◆ **EXERCÍCIO 1**:
Segundo o trecho sobre a luta por memória, verdade e justiça, a quantos anos de prisão foram condenados os nove ex-funcionários do Exército chileno?

◆ **TRECHO FORNECIDO**:
——————
A atualidade da luta por memória, verdade e justiça
Antônio Lima Júnior*
No dia 03/07), o ministro chileno Miguel Vázquez condenou a 18 anos de prisão os nove ex-funcionários do Exército responsáveis pelo sequestro e assassinato do cantor Victor Jara e do dirigente comunista Littré Quiroga, em setembro de 1973 [1]. Jara e Littré foram presos após o golpe contra o governo socialista de Salvador Allende e levados para o Estádio do Chile, onde sofreram diversas torturas.
Jara teve sua língua cortada e suas mãos destroçadas, sendo assassinado com balaços em 16 de setembro, cinco dias após o golpe e sua prisão. Littré Quiroga fora assassinado um dia antes e teve seu corpo encontrado junto ao de Jara e outros quatro cadáveres no cemitério metropolitano de Santiago.
O caso é apenas um dos vários crimes associados à ditadura militar chilena (1973-1990), que têm sido levados à tona em busca de responsabilizar seus autores e lutar por memória, verdade e justiça. Casos como o rapto de crianças durante a ditadura [2] ou as suspeitas sobre a real morte do poeta Pablo Neruda [3] também entram no bojo desse combate.
No Brasil, a situação com relação aos crimes cometidos pela ditadura militar daqui (1964-1985) são bem diferentes. Dois dias após a sentença chilena, a Corte Interamericana de Direitos Humanos (CIDH) condenou o Estado brasileiro pela falta de investigação e julgamento aos responsáveis pela tortura e assassinato do jornalista Vladmir Herzog, nos porões do DOI/CODI em 1975. A apelação veio do Instituto Vladimir Herzog, encabeçado pelo filho do jornalista, Ivo Herzog, após desistir do julgamento nos tribunais nacionais ou em instâncias como a Comissão de Anistia.
——————
◆ **EXERCÍCIO 2**:
Reescreva as linhas dos registros que vão da linha que contém "genus: Arenaria" até a linha que contém "scientific name: Charadrius dubius", inclusive, trocando "common name" por "nome comum" e mantendo todo o resto inalterado. Apresente somente essas linhas.

◆ **DADOS FORNECIDOS**:
——————
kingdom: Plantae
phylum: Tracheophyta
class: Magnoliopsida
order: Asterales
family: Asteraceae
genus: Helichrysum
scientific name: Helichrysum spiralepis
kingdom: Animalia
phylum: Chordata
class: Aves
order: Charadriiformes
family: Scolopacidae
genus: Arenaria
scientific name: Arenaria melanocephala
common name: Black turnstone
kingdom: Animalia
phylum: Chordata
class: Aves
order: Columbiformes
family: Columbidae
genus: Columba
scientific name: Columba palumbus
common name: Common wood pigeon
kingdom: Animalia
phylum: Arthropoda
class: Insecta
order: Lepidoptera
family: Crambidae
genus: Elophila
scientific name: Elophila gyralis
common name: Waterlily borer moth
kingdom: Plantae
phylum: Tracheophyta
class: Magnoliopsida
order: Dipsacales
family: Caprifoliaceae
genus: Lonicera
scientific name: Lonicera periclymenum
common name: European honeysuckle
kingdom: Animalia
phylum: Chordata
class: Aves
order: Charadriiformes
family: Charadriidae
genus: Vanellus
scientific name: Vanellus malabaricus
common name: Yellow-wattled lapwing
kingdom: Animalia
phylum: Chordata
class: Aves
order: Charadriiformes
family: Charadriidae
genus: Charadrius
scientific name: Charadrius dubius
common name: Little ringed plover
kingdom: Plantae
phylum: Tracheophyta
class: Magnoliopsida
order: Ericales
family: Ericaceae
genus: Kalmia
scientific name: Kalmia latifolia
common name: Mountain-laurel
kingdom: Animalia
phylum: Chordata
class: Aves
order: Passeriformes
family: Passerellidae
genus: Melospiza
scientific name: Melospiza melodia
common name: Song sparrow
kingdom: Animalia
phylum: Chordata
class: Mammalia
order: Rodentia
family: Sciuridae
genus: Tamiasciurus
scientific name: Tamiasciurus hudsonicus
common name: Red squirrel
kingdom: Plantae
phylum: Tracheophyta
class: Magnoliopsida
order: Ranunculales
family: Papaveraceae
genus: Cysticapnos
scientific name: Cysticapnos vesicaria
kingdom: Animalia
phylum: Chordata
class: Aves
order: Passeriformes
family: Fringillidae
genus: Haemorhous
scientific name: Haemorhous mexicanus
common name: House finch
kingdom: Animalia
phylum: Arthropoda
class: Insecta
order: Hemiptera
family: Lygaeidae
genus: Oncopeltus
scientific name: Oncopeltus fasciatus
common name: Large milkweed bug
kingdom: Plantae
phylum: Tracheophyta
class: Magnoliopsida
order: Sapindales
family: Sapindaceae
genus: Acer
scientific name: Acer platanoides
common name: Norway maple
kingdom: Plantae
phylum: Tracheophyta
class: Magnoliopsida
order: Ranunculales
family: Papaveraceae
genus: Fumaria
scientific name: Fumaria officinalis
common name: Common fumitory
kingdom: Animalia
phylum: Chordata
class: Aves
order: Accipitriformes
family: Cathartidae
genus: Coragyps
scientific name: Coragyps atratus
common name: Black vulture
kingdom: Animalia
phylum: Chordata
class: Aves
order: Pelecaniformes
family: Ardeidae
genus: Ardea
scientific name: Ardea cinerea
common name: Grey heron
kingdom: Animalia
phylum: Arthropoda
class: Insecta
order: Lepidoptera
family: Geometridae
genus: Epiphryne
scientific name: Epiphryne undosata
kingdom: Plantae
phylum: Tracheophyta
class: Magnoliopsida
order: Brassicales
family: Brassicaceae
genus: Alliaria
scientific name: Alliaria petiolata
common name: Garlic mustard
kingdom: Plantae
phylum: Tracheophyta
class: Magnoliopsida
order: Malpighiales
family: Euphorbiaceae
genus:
——————
◆ **RESULTADO DO EXERCÍCIO 1**:
Foram condenados a 18 anos de prisão.

◆ **RESULTADO DO EXERCÍCIO 2**:
genus: Arenaria
scientific name: Arenaria melanocephala
nome comum: Black turnstone
kingdom: Animalia
phylum: Chordata
class: Aves
order: Columbiformes
family: Columbidae
genus: Columba
scientific name: Columba palumbus
nome comum: Common wood pigeon
kingdom: Animalia
phylum: Arthropoda
class: Insecta
order: Lepidoptera
family: Crambidae
genus: Elophila
scientific name: Elophila gyralis
nome comum: Waterlily borer moth
kingdom: Plantae
phylum: Tracheophyta
class: Magnoliopsida
order: Dipsacales
family: Caprifoliaceae
genus: Lonicera
scientific name: Lonicera periclymenum
nome comum: European honeysuckle
kingdom: Animalia
phylum: Chordata
class: Aves
order: Charadriiformes
family: Charadriidae
genus: Vanellus
scientific name: Vanellus malabaricus
nome comum: Yellow-wattled lapwing
kingdom: Animalia
phylum: Chordata
class: Aves
order: Charadriiformes
family: Charadriidae
genus: Charadrius
scientific name: Charadrius dubius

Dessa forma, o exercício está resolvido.